Chapter 2 introduces face set recognition and Chapter 3 is about face alignment. In order to reduce the computational complexity of comparing face sets, we propose a deep neural network that can compute and aggregate the face feature vectors with different weights. As for face alignment, our goal is to solve the jittering of landmark locations when applied on video. We propose metrics and corresponding methods around this goal.

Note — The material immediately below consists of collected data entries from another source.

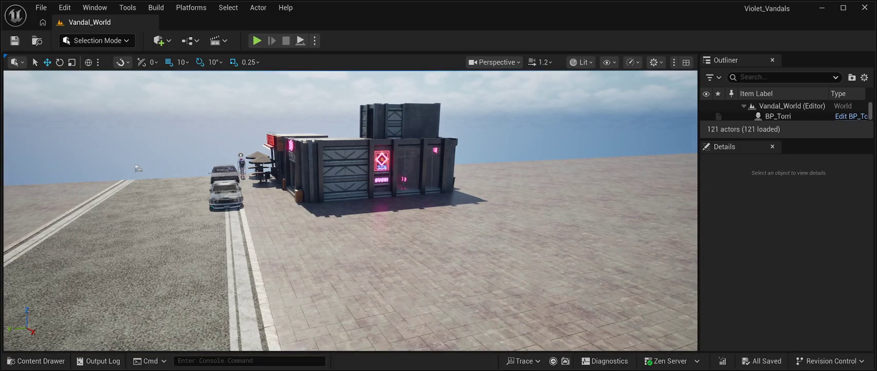
pyautogui.moveTo(350, 211)
pyautogui.mouseDown()
pyautogui.moveTo(432, 211)
pyautogui.moveTo(309, 211)
pyautogui.mouseUp()
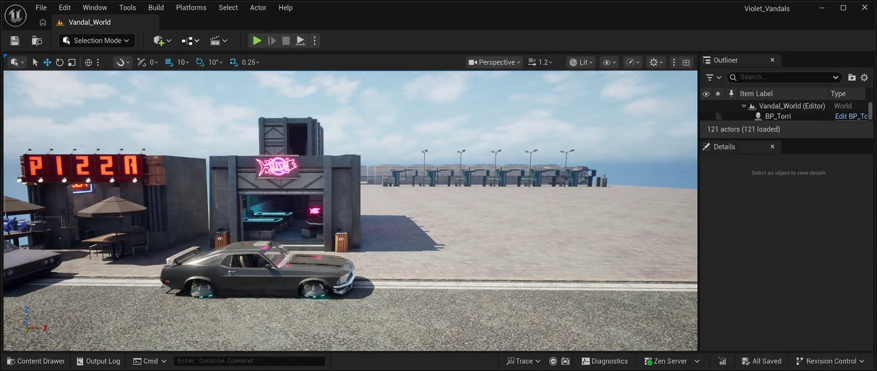
# Start a Play In Editor session of Vandal_World with Alt+P
pyautogui.press('alt+p')
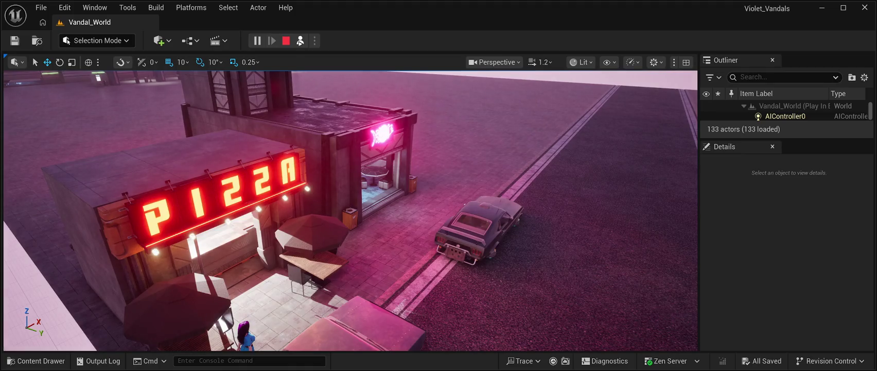
# Stop the Play In Editor session to return to editing Vandal_World
pyautogui.click(286, 41)
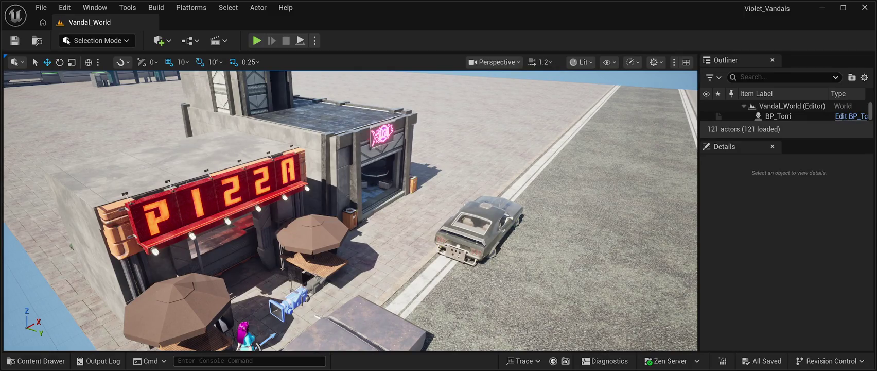
# Open the Content Drawer at Niagara's template Systems folder, listing AttributeReaderTrails through SimpleExplosion
pyautogui.click(36, 360)
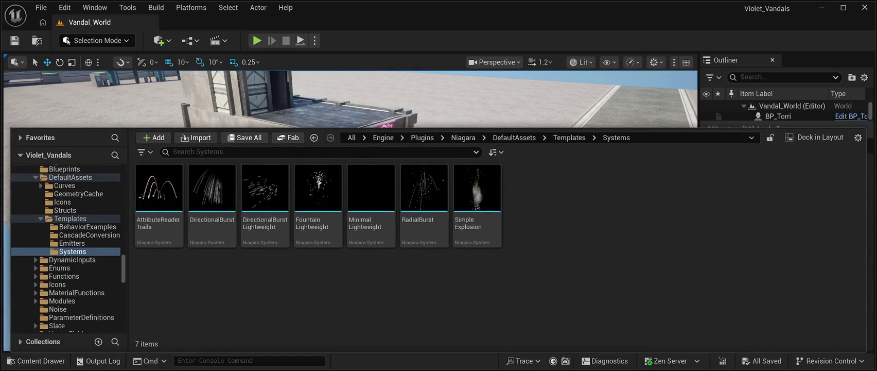
pyautogui.scroll(15, 67, 235)
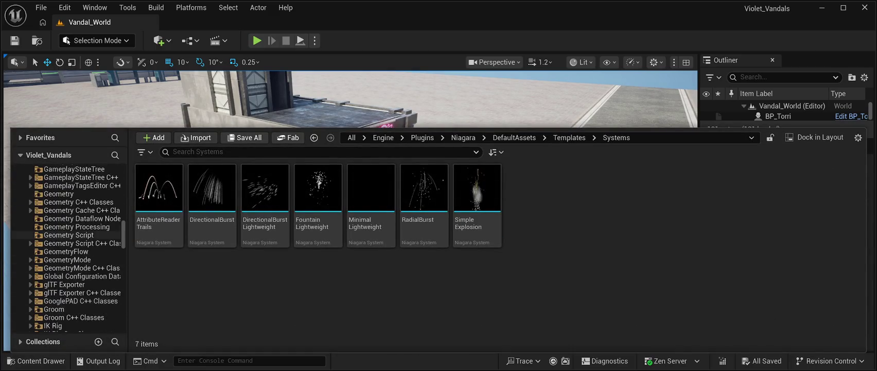
pyautogui.scroll(15, 77, 247)
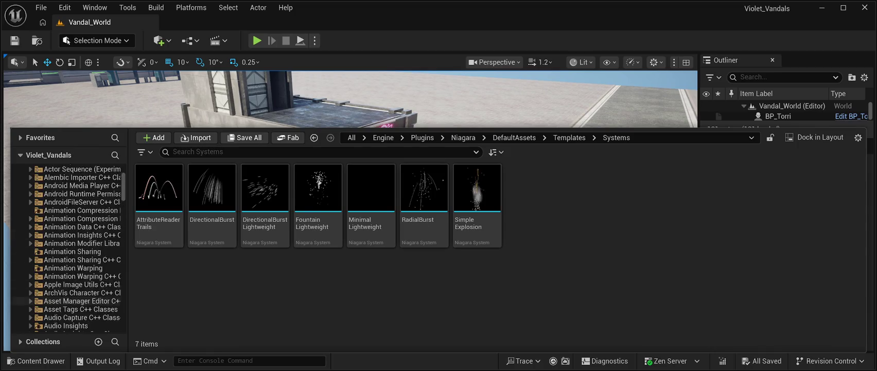
pyautogui.scroll(2, 68, 247)
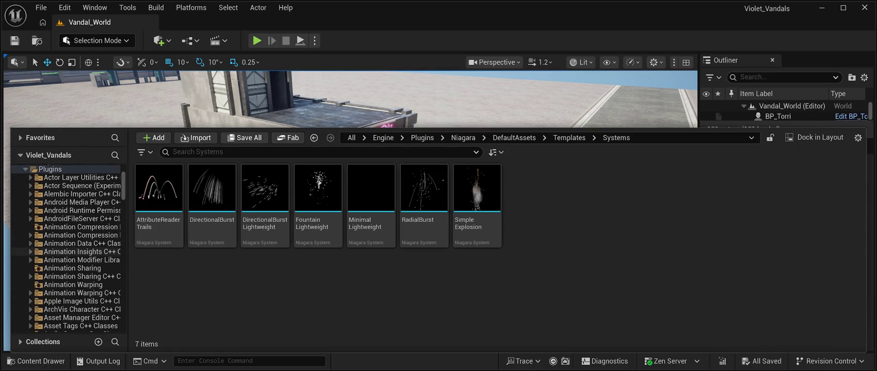
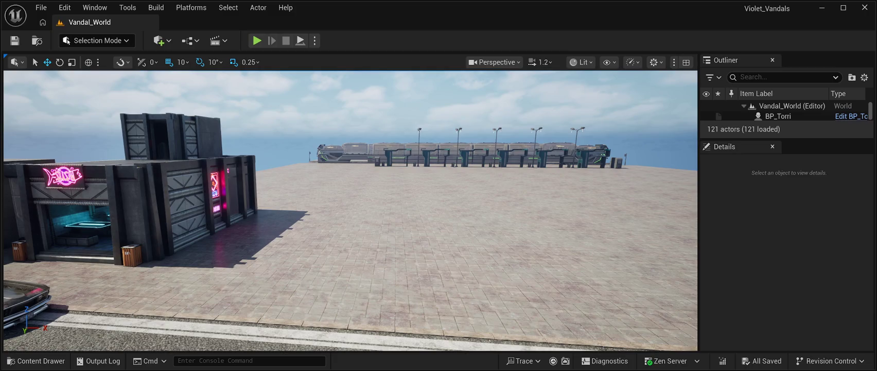
# Open the Content Drawer, which shows the Niagara DefaultAssets Templates Systems folder
pyautogui.click(865, 8)
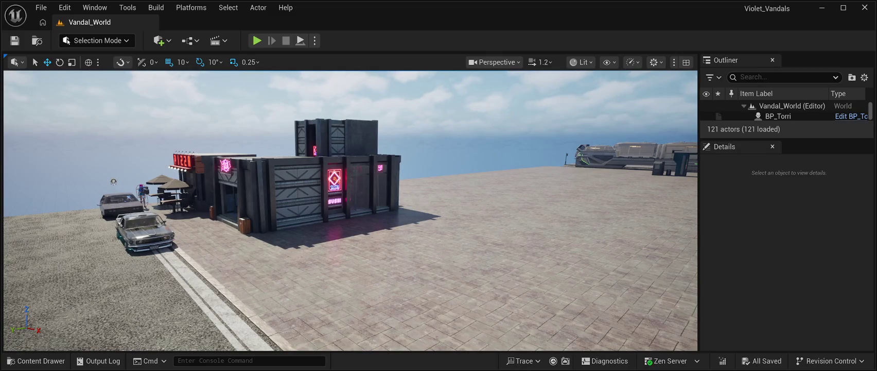
pyautogui.press('ctrl+space')
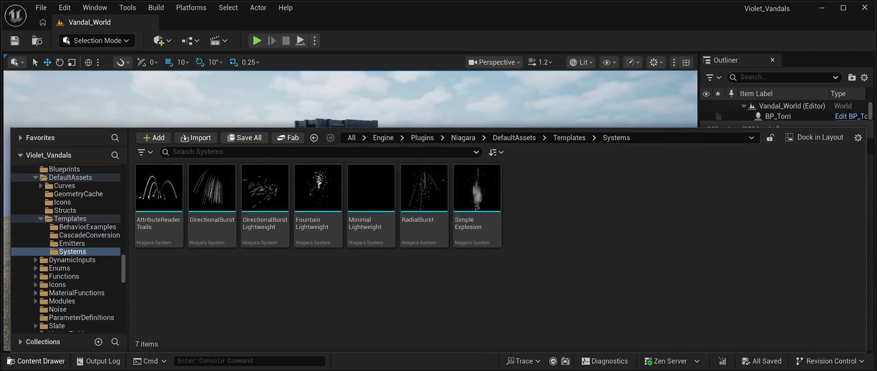
# In the Content folder, name a new Blueprint class BP_TImeManager, then close the Content Drawer
pyautogui.scroll(15, 67, 247)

In recent years, mobile photography has become increasingly prevalent in our lives with social media due to its high portability and convenience. However, many challenges still exist in distributing high-quality mobile images and videos under the limit of data capacity, hardware storage, and network bandwidth. Therefore, we have been exploring enhancement techniques to improve the image and video qualities, considering both effectiveness and efficiency for a wide variety of applications, including WhatsApp, Portal, TikTok, even the printing industry. Chapter 4 introduces single image super-resolution to handle real-world images with various degradations, and its influence on several downstream high-level computer vision tasks. Next, Chapter 5 studies on headshot image restoration with multiple references, which is an application of visual enhancement under more specific scenarios. Finally, as a step towards the temporal domain enhancement, the Zooming SlowMo framework for fast and accurate space-time video super-resolution will be introduced in Chapter 6.